Our BTC daily analysis for late December 2025 looks at a potential reversal setup after a strong vertical selloff into the 80,600 USDT daily low. Price has since been consolidating in a tight range just above the neckline area, hinting at a possible shift from aggressive selling to accumulation.
BTC daily analysis zoom on consolidation above 86K neckline with 0.618 Fibonacci at ~87K and upside arrow toward 89K–91K resistance.


Technical Analysis Key Points
- Strong vertical selloff into the 80,600 USDT daily low followed by sideways consolidation
- Clear inverse head and shoulders structure with neckline around 86,300 USDT
- Current price trades near 87,300 USDT between neckline support and the 0% Fibonacci area around 89,400 USDT
- Major resistance cluster at 90,900–91,300 USDT “shoulder” zone, with a higher daily high at 93,836 USDT
Market Structure Analysis
From a technical analysis perspective, BTC has transitioned from a steep downtrend into a range bounded by roughly 80,600 and 93,800 USDT. The inverse head and shoulders pattern suggests selling pressure is fading, provided the neckline around 86,300 USDT continues to hold as support.
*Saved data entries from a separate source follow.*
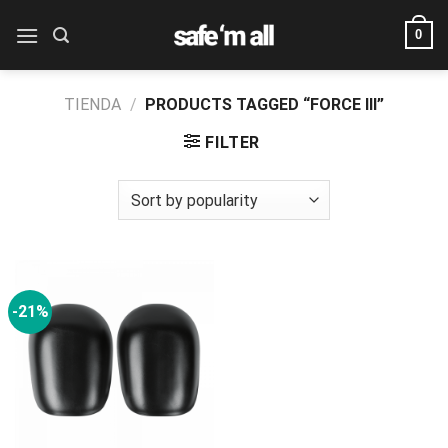
Skip
0
to
content
TIENDA
/
PRODUCTS TAGGED “FORCE III”
FILTER
-21%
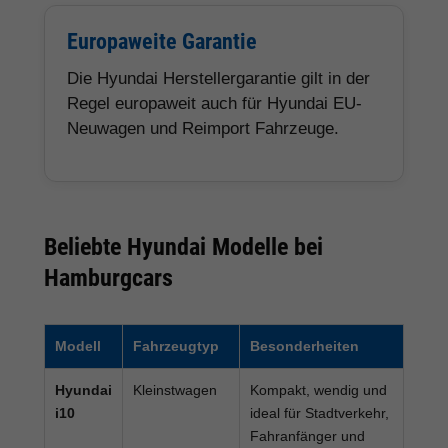
Europaweite Garantie
Die Hyundai Herstellergarantie gilt in der
Regel europaweit auch für Hyundai EU-
Neuwagen und Reimport Fahrzeuge.
Beliebte Hyundai Modelle bei
Hamburgcars
Modell
Fahrzeugtyp
Besonderheiten
Hyundai
Kleinstwagen
Kompakt, wendig und
i10
ideal für Stadtverkehr,
Fahranfänger und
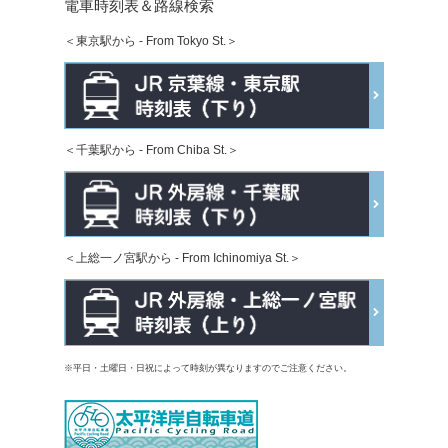
電車時刻表＆路線検索
＜東京駅から - From Tokyo St.＞
＜千葉駅から - From Chiba St.＞
＜上総一ノ宮駅から - From Ichinomiya St.＞
※平日・土曜日・日祝によって時刻が異なりますのでご注意ください。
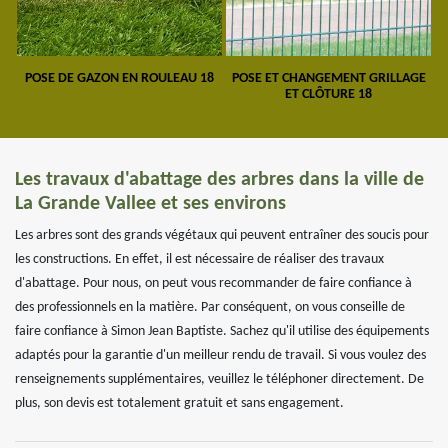
POSE DE GAZON EN ROULEAU 18
POSE ET CHANGEMENT GRILLAGE
ET CLÔTURE 18
Les travaux d'abattage des arbres dans la ville de
La Grande Vallee et ses environs
Les arbres sont des grands végétaux qui peuvent entraîner des soucis pour
les constructions. En effet, il est nécessaire de réaliser des travaux
d'abattage. Pour nous, on peut vous recommander de faire confiance à
des professionnels en la matière. Par conséquent, on vous conseille de
faire confiance à Simon Jean Baptiste. Sachez qu'il utilise des équipements
adaptés pour la garantie d'un meilleur rendu de travail. Si vous voulez des
renseignements supplémentaires, veuillez le téléphoner directement. De
plus, son devis est totalement gratuit et sans engagement.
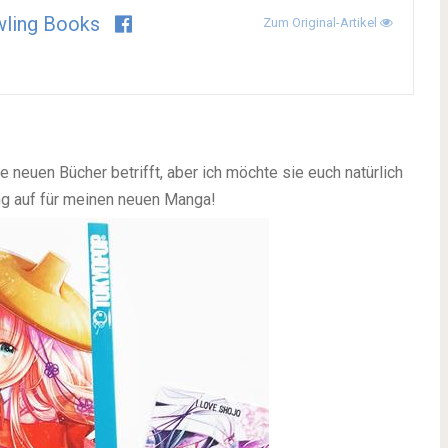
ling Books
Zum Original-Artikel
neuen Bücher betrifft, aber ich möchte sie euch natürlich
ang auf für meinen neuen Manga!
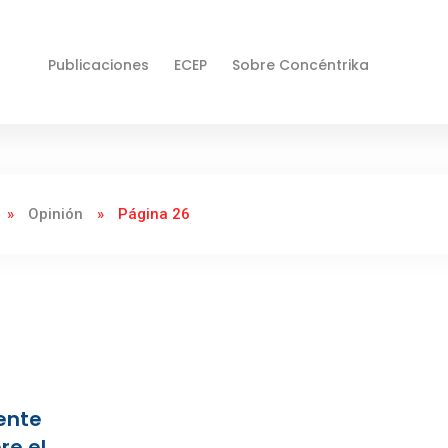
Publicaciones
ECEP
Sobre Concéntrika
»
Opinión
»
Página 26
ente
re el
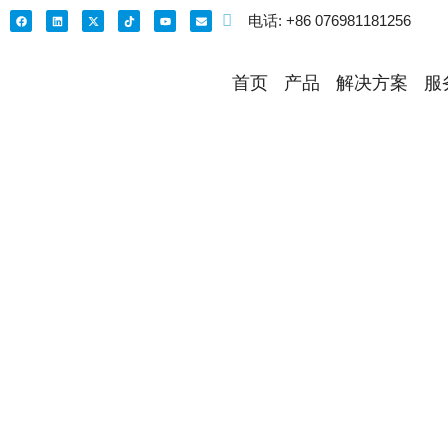
电话: +86 076981181256
首页
产品
解决方案
服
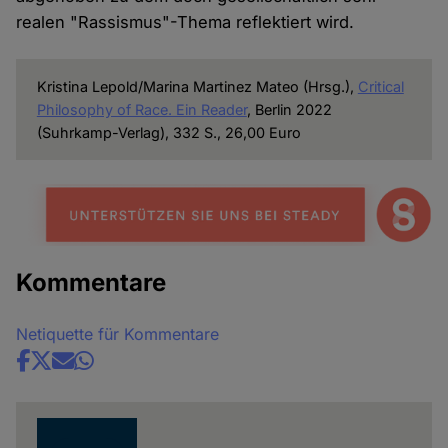
realen "Rassismus"-Thema reflektiert wird.
Kristina Lepold/Marina Martinez Mateo (Hrsg.),
Critical
Philosophy of Race. Ein Reader
, Berlin 2022
(Suhrkamp-Verlag), 332 S., 26,00 Euro
Kommentare
Netiquette für Kommentare
Share
news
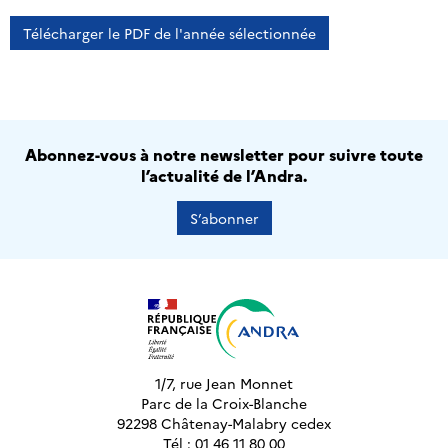
Télécharger le PDF de l'année sélectionnée
Abonnez-vous à notre newsletter pour suivre toute
l’actualité de l’Andra.
S’abonner
1/7, rue Jean Monnet
Parc de la Croix-Blanche
92298 Châtenay-Malabry cedex
Tél : 01 46 11 80 00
Below price, we see layered demand from the 1.0 Fibonacci extension near 85,500 down to 84,700 and finally the 80,600 daily low. Above, the first meaningful support resistance flip is the 89,200–89,400 USDT band (0 Fibonacci), then the shoulder zone at 90,900–91,300 USDT, and finally the 93,836 USDT daily high.
Key Levels and Scenarios
Bullish scenario:
If BTC keeps closing above the neckline (≈86,300 USDT) and reclaims the 0.618 Fibonacci (~87,000 USDT) with conviction, our BTC daily analysis favors continuation toward 89,200–89,400 USDT, then the 90,900–91,300 USDT shoulder zone. A breakout there would open a path toward retesting the 93,836 USDT daily high.
Levels to watch
80,600 USDT – Major daily low and full invalidation of the reversal idea
84,700–85,500 USDT – Deeper demand zone and last defense before lows
86,300 USDT – Neckline support; key pivot for the inverse H&S
89,200–89,400 USDT – Mid-range resistance and 0 Fibonacci reference
90,900–91,300 USDT – Shoulder resistance; breakout trigger toward 93,836 USDT
Trading Implications
As long as BTC holds above the 86,300 USDT neckline, dips into 86K–87K can be viewed as potential long opportunities with targets at 89K–91K, while invalidation sits below 85.5K or, more conservatively, below 80.6K, making careful position sizing and tight risk management essential.
This is not financial advice; always do your own research and manage your risk appropriately.